Gem #81: GNAT Semaphores
by Pat Rogers —AdaCore
Let's get started…
A number of semaphore definitions exist, although the general concept remains as introduced by Dijkstra in 1968. We assume the reader has some familiarity with semaphores and their semantics, and so we will not cover them here. Many books are available for those requiring additional information. See especially Principles of Concurrent and Distributed Programming by M. Ben-Ari.
The GNAT.Semaphores package defines two semaphore abstractions, both in terms of protected types. We use protected types, rather than defining abstract data types based on operating-system facilities, for the sake of portability. A simple wrapper around the facilities of an operating system or RTOS would be reasonable, but the resulting interface (and implementation, of course) would not have the portability required of the general-purpose GNAT hierarchy.
The first abstraction defines a "counting" semaphore, in which an integer count is maintained by the operations, such that the acquire operation only executes (and thus returns, allowing the caller to continue) when the count is greater than zero. Counting semaphores are convenient for expressing condition synchronization in terms of the availability of some number of resources. For example, with a circular bounded buffer, a semaphore's count can represent the number of available buffer slots.
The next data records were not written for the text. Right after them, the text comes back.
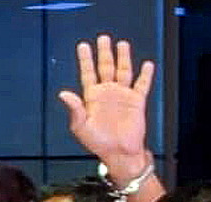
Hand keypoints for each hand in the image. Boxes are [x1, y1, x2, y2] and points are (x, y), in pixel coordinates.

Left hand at [59, 35, 154, 176]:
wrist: (119, 154)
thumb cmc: (98, 144)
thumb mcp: (81, 127)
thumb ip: (74, 109)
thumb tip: (63, 94)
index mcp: (92, 98)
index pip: (88, 74)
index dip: (85, 60)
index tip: (83, 46)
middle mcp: (107, 93)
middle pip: (106, 67)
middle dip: (104, 52)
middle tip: (103, 38)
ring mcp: (122, 96)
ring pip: (123, 71)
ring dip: (123, 58)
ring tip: (122, 44)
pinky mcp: (137, 102)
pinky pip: (142, 85)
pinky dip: (145, 74)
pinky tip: (147, 65)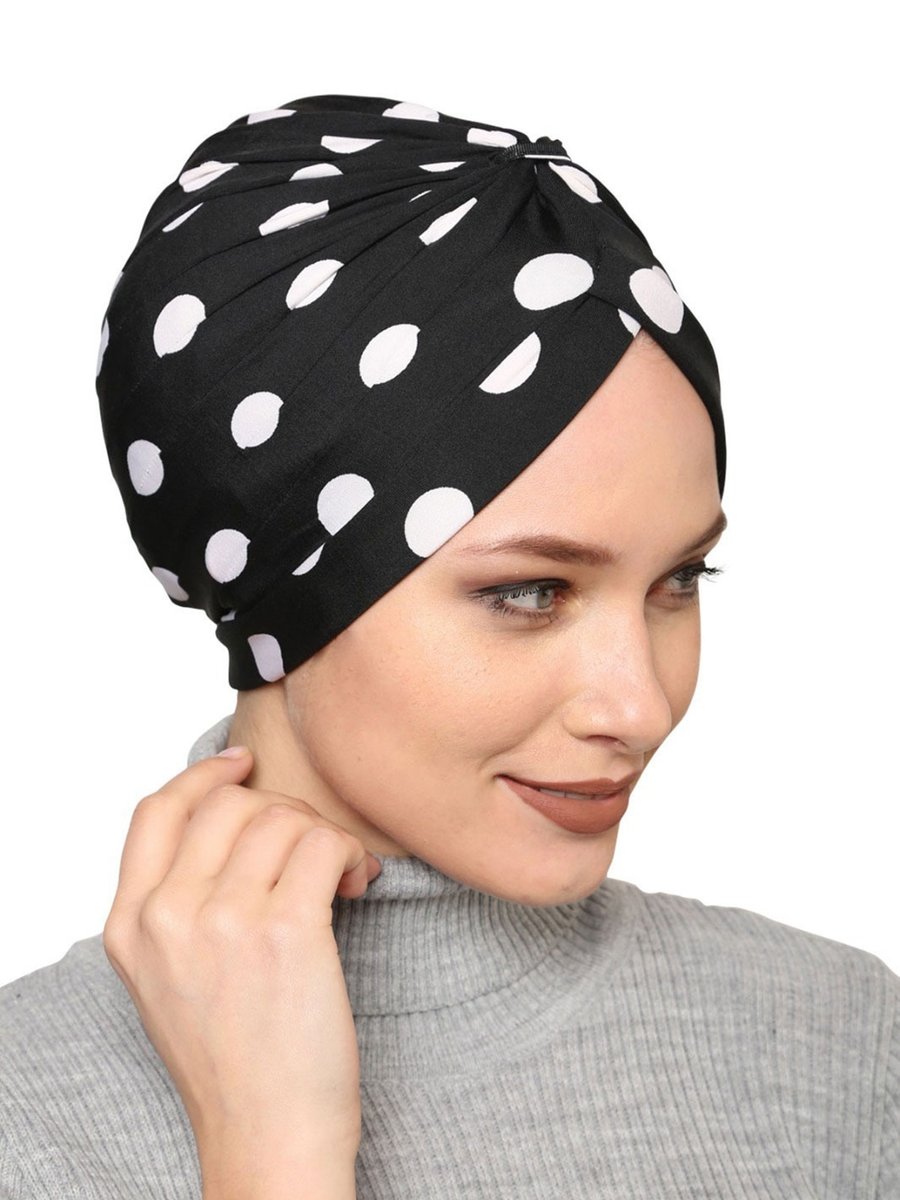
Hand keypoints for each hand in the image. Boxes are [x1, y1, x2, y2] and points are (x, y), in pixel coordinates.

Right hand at [101, 746, 379, 1191]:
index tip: (246, 763)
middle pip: (230, 805)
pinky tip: (359, 885)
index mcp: (130, 926)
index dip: (205, 775)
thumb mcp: (168, 979)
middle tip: (314, 849)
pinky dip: (352, 854)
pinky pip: (324, 844)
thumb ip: (176, 903)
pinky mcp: (286, 933)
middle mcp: (168, 917)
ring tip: (341, 876)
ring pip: (284, 817)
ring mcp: (223, 922)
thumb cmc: (233, 1059)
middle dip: (285, 810)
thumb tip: (234, 819)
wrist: (267, 1136)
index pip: (156, 811)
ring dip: (324, 834)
Callers must wait for the buffer to be non-full when attempting to insert a new item, and the blocking call to acquire the semaphore will achieve that effect directly.
The declaration for the counting semaphore is as follows. Note that we have removed the in-line comments for the sake of brevity, but will cover their content.
protected type Counting_Semaphore (Initial_Value : Natural; Ceiling : System.Priority) is pragma Priority (Ceiling); entry Seize; procedure Release; private Count : Natural := Initial_Value; end Counting_Semaphore;
The second type implements "binary" semaphores. This kind of semaphore is less flexible than the counting semaphore, in that no notion of a count is maintained. The abstraction is simply that of a flag indicating whether or not the semaphore is available. (If the value of a counting semaphore varied between zero and one, the effect would be the same.)
protected type Binary_Semaphore (Initially_Available : Boolean; Ceiling : System.Priority) is pragma Priority (Ceiling); entry Seize; procedure Release; private Available : Boolean := Initially_Available; end Binary_Semaphore;
In both cases, the provided operations consist of an entry "Seize" to acquire the semaphore with mutually exclusive access, and a protected procedure "Release" to release it. The Seize operation must be an entry for the sake of the barrier expressing the required condition synchronization. Releasing the semaphore has no such requirement, so it need not be an entry.
Both types are visibly defined as protected types so that users can make conditional and timed calls when appropriate. This capability addresses one of the portability problems with semaphores. Although the basic "acquire" and "release" operations will always be provided (by whatever name), there is no "standard" interface for other forms of interaction. Language-defined constructs provide some of those kinds of interactions, and do so portably.
Both types require discriminants. The counting semaphore type uses a discriminant to specify the initial nonnegative value of the count. The binary semaphore type uses a Boolean discriminant to specify whether the semaphore should be initially available. For example, a binary semaphore would be initially available when used to express mutual exclusion, but might not be initially available when used to express condition synchronization.
In addition, both types use another discriminant to specify the ceiling priority for objects of the type. The discriminant is then passed as the argument to pragma Priority. If the Real-Time Systems Annex is in force this part is essential; otherwise it has no effect. Note that a default value cannot be provided for the Ceiling discriminant because that would require a default for the other discriminant, too. The best we can do is to define a convenient value to be used in declarations of individual objects when the Real-Time Annex is not in force, so the following constant is provided in GNAT.Semaphores:
Default_Ceiling : constant System.Priority := System.Default_Priority;
However, subtypes can be used to enhance convenience, readability and robustness. The earlier Gem (#70) provided an example:
subtype Mutual_Exclusion is Binary_Semaphore (Initially_Available => True, Ceiling => Default_Ceiling);
The subtype ensures that corresponding objects are initially available, but also conveniently supplies the Ceiling discriminant value (assuming the Real-Time Annex is not in force) and gives the reader an indication of the intended use.
As you can see, the declarations of protected types can be very expressive. The discriminants are the part you might not have considered using, although that is by no means an unusual approach. The protected bodies of both types are trivial and will not be shown here. You can see them in the GNAT hierarchy, along with the implementations of all the other GNAT hierarchy packages.